Years later, the young man had children of his own and decided he would not commit the same mistake with them as his parents had unwittingly made, that “there was no need” … Well, there was: it was necessary to speak to them in a language in which they would evolve normally as they grew up. Their uncles and aunts in Madrid would comment in disbelief, “Oh, you speak to them in Catalan... well...”
The young man, even though he was far from being a nationalist, began to tire of hearing, not just from his relatives but from the media in Madrid, that “Spanish is persecuted in Catalonia”, that “Children in Catalonia don't learn Spanish”, and stuff like that. He knew, because he saw it with his own eyes, that it wasn't true, that his children spoke Spanish even better than Catalan, like many children, specially in the area of Barcelona.

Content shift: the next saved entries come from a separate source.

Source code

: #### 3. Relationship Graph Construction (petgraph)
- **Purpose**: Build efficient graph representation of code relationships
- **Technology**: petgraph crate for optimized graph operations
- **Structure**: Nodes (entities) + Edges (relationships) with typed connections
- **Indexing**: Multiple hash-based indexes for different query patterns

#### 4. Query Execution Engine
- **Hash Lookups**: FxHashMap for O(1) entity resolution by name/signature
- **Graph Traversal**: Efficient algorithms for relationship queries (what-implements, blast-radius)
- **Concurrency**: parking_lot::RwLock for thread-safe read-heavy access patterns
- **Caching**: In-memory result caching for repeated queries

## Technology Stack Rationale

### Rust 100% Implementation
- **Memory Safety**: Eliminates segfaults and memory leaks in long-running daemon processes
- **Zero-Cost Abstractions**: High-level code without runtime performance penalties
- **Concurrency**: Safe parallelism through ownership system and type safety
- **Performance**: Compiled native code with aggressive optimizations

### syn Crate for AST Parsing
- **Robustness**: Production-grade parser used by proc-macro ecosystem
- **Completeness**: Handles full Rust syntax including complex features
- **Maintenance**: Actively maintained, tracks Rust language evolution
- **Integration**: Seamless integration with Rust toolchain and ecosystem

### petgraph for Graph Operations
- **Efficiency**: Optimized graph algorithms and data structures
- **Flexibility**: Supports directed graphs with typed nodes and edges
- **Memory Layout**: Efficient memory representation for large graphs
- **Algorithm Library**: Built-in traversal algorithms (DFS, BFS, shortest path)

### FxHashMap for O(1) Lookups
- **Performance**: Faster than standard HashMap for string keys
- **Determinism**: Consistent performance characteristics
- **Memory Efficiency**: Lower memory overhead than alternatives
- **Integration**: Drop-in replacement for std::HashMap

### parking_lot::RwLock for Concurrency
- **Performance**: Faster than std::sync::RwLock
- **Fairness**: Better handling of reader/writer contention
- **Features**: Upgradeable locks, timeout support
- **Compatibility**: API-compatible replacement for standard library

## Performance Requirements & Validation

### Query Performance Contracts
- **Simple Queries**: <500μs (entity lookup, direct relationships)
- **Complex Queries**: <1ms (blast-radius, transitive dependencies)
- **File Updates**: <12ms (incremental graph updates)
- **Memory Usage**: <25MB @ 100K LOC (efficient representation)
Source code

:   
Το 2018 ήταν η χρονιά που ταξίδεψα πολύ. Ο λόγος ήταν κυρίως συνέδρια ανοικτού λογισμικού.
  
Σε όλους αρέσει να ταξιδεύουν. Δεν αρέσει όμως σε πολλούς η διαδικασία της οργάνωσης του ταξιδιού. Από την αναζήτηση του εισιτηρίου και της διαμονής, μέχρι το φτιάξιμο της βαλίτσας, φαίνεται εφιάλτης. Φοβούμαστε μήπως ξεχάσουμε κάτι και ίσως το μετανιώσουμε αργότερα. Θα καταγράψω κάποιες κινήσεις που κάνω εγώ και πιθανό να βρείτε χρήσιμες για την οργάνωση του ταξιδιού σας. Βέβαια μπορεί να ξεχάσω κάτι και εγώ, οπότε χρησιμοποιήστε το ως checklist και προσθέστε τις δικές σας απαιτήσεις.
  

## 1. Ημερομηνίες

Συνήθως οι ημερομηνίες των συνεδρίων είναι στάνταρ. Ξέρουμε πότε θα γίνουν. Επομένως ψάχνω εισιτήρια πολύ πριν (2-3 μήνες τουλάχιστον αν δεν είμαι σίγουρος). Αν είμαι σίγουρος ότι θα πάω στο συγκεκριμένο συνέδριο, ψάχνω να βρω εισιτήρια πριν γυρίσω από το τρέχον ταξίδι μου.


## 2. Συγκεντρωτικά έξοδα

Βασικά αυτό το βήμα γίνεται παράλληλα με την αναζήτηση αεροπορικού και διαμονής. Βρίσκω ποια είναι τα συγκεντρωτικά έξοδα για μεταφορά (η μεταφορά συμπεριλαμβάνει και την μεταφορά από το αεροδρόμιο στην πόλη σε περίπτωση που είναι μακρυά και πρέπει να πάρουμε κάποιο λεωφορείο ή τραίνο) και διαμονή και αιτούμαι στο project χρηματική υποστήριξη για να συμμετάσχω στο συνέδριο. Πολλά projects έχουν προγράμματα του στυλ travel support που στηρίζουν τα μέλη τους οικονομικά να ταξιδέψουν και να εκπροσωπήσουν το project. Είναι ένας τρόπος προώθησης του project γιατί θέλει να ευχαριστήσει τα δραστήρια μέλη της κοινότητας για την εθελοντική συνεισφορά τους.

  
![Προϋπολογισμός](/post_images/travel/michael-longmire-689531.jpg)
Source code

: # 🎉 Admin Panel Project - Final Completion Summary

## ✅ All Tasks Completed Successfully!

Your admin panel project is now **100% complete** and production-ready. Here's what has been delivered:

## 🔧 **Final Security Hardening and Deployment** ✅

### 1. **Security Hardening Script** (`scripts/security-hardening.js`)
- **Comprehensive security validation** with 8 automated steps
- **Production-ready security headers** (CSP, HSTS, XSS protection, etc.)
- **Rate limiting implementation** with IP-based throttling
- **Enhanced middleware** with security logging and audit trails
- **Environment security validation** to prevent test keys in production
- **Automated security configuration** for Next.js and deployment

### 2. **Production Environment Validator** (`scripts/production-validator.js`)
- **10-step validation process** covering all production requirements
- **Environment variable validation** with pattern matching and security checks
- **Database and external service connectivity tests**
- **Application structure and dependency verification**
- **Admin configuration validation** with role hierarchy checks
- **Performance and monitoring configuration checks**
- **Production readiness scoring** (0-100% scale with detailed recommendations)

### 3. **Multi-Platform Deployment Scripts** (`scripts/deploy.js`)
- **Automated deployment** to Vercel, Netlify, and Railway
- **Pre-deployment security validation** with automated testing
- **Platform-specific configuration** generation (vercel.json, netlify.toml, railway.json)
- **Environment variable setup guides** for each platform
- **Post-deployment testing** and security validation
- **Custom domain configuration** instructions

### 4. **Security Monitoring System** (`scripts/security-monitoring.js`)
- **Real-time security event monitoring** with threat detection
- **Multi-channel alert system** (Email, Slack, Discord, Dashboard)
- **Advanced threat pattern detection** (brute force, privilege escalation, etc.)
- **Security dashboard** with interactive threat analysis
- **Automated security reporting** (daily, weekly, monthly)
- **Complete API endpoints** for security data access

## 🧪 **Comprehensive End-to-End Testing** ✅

It was tough for him, but eventually the young man who described himself as “non-nationalist” because he felt nationalism to be primaeval or provincial and lowbrow, realised that there was a true Spanish jingoism that did not doubt to invent lies and slander in order to have an excuse to attack that which it did not understand. Like, for example, “the Catalans”.
And as his curiosity arose, the man began to find out about the imbalances of all kinds Catalonia had suffered, and still suffers, with respect to Spain. As he began to drive around Spain he would see that in central Spain the word “toll” is practically unknown, while in Catalonia he could hardly get out of paying just to drive out of Barcelona, forking out the price of a restaurant meal just to go from Castelldefels to Sitges ... and that upon building the AVE high-speed train out of Madrid, any route, however irrelevant, had priority over Barcelona … and that … (need I go on?)
So, once the evidence was confirmed that the Catalans have been and are being humiliated by Spanish governments of all stripes and colours... once he though about his children, Catalans, still suffering the same treatment all their lives... that day, our man became, at last and with pride, a Catalan patriot.
Once that line had been crossed, he began taking negative comments from Spain about Catalonia rather badly. And all the evidence brought him to the conclusion that Spain would never understand Catalonia or the Catalans. The attitude of its governments (all of them) and of most of its inhabitants (fortunately not all) is that Catalonia is their property (“whether you like it or not, you're all Spanish”) and therefore we cannot decide about anything to do with our future if they don't authorise us to, and that we have to provide “solidarity” (forced, or course) with moneys they decide upon, and “what do you want to speak Catalan for, if it's hardly spoken by anyone, and everyone understands Spanish”... They have created the Catalan independence movement all by themselves. They have themselves to blame.
Our man has thus decided he will stand by an oppressed nation that has seen him and his children grow up: Catalonia.
And the only way we can do away with this situation is with divorce. Amicable, if they'll have it, so will we. But divorce. Let's be good neighbours... but we can't go on with the marriage. One party feels continuously humiliated, exploited, ignored, despised, and often even insulted. She can't take any more, any longer, and says ENOUGH, IT'S OVER, it's useless to go on with self-delusion... Living together is not feasible.
Our man is not simply a nationalist. This man, a true Spaniard by family tradition in the first half of his life, is ME! I declare myself to be, today and with pride, an SEPARATIST.
INDEPENDENCE NOW! NO TURNING BACK!
LONG LIVE CATALONIA!
P.S. Oh... and I know they'll come now, as I've often read lately all over, with “the worst of all are you renegade half-breeds, dullards, how you've been brainwashed!” People like that don't have any other arguments and, as I've said above, are the best breeders of separatists. Just keep it up boys!